• Exercise details: Restate the stretch of the Corporate Transparency Act text from "For more help, check" through "file their reports.", substituting "U.S. Department of the Treasury" for "US Treasury Department".

• Excerpt:
17 Answers to Your Corporate Transparency Act Questions
The Corporate Transparency Act’s Beneficial Ownership Information (BOI) Reporting Requirements
Updated: March 26, 2024
Update: The Corporate Transparency Act’s (CTA) Constitutionality Challenge
While there have been many headlines talking about how the CTA was found to be unconstitutional, it’s important to understand the context surrounding this decision and its impact on Florida business owners.
In NSBA vs. Yellen, the CTA was challenged by the National Small Business Association (NSBA), an advocacy group based out of Ohio, and Alabama real estate agent Isaac Winkles. The court sided with the Winkles and the NSBA, determining that the law is unconstitutional due to congressional overreach. This resulted in a pause on filing requirements for the Plaintiffs in this case only.
FinCEN will otherwise continue their enforcement efforts against individuals and entities that fail to comply with the CTA. In other words, Florida business owners won’t be able to take advantage of this ruling unless they were already members of the NSBA before the court issued its decision on March 1, 2024.
The United States Department of Justice (DoJ) has already filed their appeal disputing the judge’s decision. Keep in mind that there will likely be some back-and-forth between the judiciary and the legislature as the law continues to be finalized. Be sure to check back here for more updates.
The Corporate Transparency Act
Florida business owners only have a handful of months left to get ready for the Corporate Transparency Act. This law creates new reporting requirements that most businesses will need to adhere to starting on January 1st, 2024. The penalties for noncompliance are significant and should be avoided at all costs, so it’s important to familiarize yourself with what we know so far.
For more help, check out our DIY BOI Filing Guide available through our Knowledge Base.
1. What Is the Corporate Transparency Act?
Passed in 2021, the Corporate Transparency Act establishes new reporting requirements for Beneficial Ownership Information, or BOI. Once the law takes effect, qualifying companies (known as “reporting companies”) will need to file that information with the US Treasury Department’s Financial Crimes Enforcement Network (FinCEN). Although its aims are largely altruistic, the responsibilities that it creates for business owners are sure to lead to stress and headaches, especially for those who wait until the last minute to file their reports.
2. Why Was the Corporate Transparency Act Passed?
Included as a part of 2021’s National Defense Authorization Act, the driving purpose of The Corporate Transparency Act is to combat corruption and financial crimes both domestically and internationally. Its primary targets are shell companies and other entities with little or no actual operations that could be used to cover up or fund illicit activities ranging from money laundering to terrorism.
3. When Will My Company Need to File Its Initial Report?

• Source information:
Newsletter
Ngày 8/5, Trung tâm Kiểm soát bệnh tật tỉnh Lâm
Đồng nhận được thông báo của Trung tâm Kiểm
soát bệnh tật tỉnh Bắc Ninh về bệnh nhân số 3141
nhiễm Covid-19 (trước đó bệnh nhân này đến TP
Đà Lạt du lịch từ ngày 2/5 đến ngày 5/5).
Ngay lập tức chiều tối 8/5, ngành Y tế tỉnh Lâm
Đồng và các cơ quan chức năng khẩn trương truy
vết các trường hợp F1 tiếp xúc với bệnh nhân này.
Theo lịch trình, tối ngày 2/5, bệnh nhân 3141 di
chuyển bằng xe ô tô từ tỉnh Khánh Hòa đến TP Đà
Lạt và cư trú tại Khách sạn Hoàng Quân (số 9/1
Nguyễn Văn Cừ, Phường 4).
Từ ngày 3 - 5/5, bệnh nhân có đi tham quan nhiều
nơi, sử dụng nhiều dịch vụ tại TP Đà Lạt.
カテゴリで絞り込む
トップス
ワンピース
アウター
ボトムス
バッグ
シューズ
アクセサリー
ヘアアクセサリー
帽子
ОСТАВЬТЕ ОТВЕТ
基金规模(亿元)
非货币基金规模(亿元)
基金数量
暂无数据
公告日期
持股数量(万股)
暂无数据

• Task output:
For more help, check out our DIY BOI Filing Guide available through our Knowledge Base.
1. What Is the Corporate Transparency Act?
Passed in 2021, the Corporate Transparency Act establishes new reporting requirements for Beneficial Ownership Information, or BOI. Once the law takes effect, qualifying companies (known as “reporting companies”) will need to file that information with the U.S. Department of the Treasury’s Financial Crimes Enforcement Network (FinCEN). Although its aims are largely altruistic, the responsibilities that it creates for business owners are sure to lead to stress and headaches, especially for those who wait until the last minute to file their reports.